MemberSpace also handles lifecycle access. If my cohort ends after four months, I can close the door at the right time instead of leaving old accounts open forever. That keeps the group tidy and the promise clear.

I Price Access and Rules So Members Know What They Bought

Pricing in group coaching gets muddy when the rules are fuzzy. I avoid that by tying price to access, not just to content volume.

A simple launch might include one live call per week, one community space, and a library of protected lessons. A premium tier might add private feedback, office hours, or a shorter response window. If I keep the tiers too close together, nobody knows what the upgrade buys.

I usually define the price around these questions:

  • How often do members hear from me live?
  • Do they get direct feedback or just group support?
  • Is the community included, or is it a paid add-on?
  • Do they keep access after the cohort ends?

I write those rules into the sales page and the member area. That way, I’m not explaining the same policy in email every week.

For 2026 launches, I also pay attention to payment behavior. A subscription can look healthy on the surface while a few members quietly stop engaging. MemberSpace tracking helps me see who logged in, what they viewed, and where activity dropped. That lets me follow up before a member drifts away.

I keep the signup language plain. If the offer is monthly, I say monthly. If it ends after a fixed run, I say that too. People pay faster when they know exactly what happens next.

I Fill the Gaps With the Right Tools

MemberSpace is strong at gating and billing, but it is not an all-in-one coaching suite. I plan around that from the start.

For live teaching, I use Zoom or Google Meet. For short feedback videos, Loom works well. For community, I choose Discord or Slack if I want active conversation, or WhatsApp if the group needs something lighter and more mobile.

When I want a more structured program layer, I sometimes pair MemberSpace with a cohort tool like Paperbell, Mighty Networks, Circle, or EzyCourse. That is useful when the offer grows beyond a simple membership site.

I keep the stack small at the beginning. Too many tools make the experience feel stitched together. One login, one payment flow, one community space, and one clear lesson path is enough for most launches.

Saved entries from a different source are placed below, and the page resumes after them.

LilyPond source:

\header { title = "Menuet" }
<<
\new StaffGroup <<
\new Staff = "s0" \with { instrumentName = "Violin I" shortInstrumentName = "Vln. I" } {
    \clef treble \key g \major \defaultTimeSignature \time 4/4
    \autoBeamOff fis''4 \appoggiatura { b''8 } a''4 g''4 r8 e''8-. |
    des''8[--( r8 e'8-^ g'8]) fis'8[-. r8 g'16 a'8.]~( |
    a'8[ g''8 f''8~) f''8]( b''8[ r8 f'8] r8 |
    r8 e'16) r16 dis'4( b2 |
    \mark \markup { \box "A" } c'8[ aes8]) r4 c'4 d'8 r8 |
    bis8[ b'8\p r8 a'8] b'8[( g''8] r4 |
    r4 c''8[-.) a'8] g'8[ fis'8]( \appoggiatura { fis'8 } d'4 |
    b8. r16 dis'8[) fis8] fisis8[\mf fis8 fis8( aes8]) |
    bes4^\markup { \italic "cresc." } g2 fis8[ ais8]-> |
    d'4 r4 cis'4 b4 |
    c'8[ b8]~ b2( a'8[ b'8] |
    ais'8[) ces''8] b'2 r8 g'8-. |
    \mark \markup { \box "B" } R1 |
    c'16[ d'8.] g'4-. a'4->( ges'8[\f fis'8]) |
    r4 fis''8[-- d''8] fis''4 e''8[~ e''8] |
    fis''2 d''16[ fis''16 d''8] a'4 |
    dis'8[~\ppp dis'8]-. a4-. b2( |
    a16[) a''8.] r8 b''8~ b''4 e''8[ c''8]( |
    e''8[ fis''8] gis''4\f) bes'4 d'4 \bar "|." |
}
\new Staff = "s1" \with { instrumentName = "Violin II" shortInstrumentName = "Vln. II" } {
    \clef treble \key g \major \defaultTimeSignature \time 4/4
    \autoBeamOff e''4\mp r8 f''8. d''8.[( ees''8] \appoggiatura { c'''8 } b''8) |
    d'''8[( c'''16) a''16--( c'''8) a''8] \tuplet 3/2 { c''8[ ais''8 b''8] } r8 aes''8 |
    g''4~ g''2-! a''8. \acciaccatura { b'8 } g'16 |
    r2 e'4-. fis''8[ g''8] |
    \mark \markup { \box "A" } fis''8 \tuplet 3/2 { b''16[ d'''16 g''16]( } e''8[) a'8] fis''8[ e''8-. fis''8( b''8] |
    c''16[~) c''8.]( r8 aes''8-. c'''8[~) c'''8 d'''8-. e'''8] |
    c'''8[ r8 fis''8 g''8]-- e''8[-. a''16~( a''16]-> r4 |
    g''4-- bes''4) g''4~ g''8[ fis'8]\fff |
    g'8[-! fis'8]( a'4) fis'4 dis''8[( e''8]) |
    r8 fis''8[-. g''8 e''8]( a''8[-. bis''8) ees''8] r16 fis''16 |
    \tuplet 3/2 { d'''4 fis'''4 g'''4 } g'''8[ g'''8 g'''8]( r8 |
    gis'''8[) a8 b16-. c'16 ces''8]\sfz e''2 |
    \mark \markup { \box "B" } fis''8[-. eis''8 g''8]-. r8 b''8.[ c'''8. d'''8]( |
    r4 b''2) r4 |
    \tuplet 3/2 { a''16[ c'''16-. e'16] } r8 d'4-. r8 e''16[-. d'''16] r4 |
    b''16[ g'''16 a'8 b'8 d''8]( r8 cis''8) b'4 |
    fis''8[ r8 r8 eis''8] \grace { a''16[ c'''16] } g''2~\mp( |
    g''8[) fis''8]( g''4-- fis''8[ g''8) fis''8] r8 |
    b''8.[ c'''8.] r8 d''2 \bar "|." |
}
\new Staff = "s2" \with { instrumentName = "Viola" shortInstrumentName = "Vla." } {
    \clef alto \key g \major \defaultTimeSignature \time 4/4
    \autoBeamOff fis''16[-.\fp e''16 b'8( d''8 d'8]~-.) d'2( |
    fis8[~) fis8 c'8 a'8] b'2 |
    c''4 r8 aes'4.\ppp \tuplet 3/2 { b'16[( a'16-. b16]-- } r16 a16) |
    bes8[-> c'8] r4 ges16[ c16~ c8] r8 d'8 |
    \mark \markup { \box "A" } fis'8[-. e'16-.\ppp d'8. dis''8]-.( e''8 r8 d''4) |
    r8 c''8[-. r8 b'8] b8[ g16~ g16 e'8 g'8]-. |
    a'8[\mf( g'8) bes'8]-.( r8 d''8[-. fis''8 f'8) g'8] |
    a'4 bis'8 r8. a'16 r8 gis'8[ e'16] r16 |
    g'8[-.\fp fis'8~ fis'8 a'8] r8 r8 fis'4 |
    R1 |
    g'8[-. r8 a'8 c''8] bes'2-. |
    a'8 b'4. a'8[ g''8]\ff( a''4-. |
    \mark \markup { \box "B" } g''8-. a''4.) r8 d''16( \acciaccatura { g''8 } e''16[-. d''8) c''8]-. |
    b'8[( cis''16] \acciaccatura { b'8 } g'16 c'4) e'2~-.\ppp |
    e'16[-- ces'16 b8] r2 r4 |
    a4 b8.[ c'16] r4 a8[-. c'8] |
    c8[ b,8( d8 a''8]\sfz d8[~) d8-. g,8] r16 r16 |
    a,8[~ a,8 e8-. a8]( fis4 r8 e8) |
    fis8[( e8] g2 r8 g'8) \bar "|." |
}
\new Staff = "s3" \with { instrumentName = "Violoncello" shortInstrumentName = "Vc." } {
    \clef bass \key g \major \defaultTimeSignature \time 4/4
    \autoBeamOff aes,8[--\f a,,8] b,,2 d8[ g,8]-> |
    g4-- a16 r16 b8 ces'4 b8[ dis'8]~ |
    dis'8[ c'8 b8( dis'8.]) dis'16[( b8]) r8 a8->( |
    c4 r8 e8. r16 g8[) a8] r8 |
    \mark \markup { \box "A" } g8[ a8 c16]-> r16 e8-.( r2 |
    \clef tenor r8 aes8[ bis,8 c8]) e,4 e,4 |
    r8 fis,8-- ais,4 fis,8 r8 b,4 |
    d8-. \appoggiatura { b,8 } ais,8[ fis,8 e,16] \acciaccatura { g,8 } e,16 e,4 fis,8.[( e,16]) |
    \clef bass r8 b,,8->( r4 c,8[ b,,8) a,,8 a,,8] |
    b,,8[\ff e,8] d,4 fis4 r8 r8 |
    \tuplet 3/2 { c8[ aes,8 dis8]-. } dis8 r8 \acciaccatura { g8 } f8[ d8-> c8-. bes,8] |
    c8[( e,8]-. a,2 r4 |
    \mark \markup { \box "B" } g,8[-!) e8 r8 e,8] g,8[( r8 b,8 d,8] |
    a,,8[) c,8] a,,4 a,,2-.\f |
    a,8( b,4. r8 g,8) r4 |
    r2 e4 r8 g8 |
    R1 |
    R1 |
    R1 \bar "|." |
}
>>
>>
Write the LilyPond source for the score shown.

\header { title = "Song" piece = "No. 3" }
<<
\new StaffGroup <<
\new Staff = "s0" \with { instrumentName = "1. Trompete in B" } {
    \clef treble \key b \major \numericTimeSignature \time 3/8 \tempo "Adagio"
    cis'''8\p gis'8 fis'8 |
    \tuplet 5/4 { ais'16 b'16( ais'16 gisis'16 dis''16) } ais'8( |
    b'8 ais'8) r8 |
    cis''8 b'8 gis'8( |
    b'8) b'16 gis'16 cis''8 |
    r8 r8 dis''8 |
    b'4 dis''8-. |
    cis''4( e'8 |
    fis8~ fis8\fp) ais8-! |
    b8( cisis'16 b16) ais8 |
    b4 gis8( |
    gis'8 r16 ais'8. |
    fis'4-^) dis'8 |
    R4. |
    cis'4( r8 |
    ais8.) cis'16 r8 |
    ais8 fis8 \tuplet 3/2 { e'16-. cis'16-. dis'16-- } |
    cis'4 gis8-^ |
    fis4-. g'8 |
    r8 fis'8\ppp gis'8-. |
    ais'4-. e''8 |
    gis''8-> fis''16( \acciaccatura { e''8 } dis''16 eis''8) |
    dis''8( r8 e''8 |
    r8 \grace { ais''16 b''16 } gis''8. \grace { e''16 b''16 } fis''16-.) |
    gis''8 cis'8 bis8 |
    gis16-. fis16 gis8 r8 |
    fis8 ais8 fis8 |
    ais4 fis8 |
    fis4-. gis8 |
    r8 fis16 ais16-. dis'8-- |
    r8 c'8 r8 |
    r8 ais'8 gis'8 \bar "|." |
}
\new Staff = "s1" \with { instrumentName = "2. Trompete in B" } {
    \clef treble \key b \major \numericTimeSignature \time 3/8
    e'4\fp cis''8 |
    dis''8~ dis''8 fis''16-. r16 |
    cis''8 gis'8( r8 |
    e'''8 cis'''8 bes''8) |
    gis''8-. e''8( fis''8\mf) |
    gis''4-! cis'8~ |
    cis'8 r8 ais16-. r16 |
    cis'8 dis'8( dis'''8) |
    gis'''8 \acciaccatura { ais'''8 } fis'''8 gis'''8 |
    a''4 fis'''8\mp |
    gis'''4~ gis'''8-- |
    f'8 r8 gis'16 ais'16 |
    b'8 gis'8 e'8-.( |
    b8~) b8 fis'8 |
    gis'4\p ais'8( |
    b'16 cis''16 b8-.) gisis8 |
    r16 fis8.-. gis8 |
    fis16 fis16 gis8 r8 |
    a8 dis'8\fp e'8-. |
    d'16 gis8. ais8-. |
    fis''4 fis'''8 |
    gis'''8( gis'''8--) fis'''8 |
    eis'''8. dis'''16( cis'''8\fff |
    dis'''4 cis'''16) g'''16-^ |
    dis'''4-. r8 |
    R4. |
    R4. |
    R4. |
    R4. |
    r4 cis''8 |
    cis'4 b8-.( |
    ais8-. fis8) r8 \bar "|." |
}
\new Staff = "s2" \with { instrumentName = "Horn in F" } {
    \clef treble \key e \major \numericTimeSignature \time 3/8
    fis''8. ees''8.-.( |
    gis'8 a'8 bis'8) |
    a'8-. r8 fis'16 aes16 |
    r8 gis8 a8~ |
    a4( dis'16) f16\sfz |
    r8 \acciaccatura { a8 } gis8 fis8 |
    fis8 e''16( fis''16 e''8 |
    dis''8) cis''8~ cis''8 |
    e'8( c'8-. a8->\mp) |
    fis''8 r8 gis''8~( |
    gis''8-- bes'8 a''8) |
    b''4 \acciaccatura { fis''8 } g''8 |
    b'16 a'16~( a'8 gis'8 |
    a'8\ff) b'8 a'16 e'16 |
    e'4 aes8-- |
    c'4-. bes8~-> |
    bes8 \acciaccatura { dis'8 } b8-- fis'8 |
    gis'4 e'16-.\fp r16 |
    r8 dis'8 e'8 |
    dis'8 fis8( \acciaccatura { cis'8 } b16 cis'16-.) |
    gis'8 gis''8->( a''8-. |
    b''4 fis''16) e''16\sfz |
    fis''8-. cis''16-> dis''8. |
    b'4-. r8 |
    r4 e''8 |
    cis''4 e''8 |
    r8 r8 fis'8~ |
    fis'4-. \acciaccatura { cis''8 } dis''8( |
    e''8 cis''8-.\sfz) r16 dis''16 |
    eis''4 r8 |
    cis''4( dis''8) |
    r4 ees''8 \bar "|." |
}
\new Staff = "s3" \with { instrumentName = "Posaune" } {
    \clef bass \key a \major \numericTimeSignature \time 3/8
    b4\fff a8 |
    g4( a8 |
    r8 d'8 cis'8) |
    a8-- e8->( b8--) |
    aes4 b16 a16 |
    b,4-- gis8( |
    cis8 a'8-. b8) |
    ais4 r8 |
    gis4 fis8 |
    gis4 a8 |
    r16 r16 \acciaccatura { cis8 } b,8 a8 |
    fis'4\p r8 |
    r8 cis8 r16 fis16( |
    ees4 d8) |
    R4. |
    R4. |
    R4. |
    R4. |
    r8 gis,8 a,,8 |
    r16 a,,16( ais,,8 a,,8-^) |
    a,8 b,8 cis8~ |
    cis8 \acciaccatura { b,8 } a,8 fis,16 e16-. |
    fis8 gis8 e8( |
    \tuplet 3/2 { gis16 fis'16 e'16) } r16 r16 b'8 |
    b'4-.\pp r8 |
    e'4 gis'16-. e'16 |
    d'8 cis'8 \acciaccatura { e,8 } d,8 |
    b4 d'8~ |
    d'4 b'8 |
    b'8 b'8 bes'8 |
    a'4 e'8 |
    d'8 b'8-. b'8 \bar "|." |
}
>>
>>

I also think about branding and visibility. MemberSpace supports unlimited sites and multiple admins, so I can grow beyond one coach or one program without rebuilding everything later. That matters when I bring in a co-coach, a VA, or a client success lead.

If the program has a private beta, I use the hidden plan and keep the community small. If the program is public, I make the checkout page easy to understand and the first week of content easy to find. The first seven days shape the rest.

Conclusion

A good group coaching platform feels organized before the first call starts. That comes from a clean offer, a clear payment setup, and a member experience that doesn’t make people hunt for the next step.

With MemberSpace, I build the access system first, then layer in coaching, community, and delivery. That keeps the business simple enough to run, but structured enough to grow.

If I were launching today, I’d start with one paid cohort, one private beta plan, and one weekly rhythm. That’s enough to get real feedback, real revenue, and a group that knows where to go next.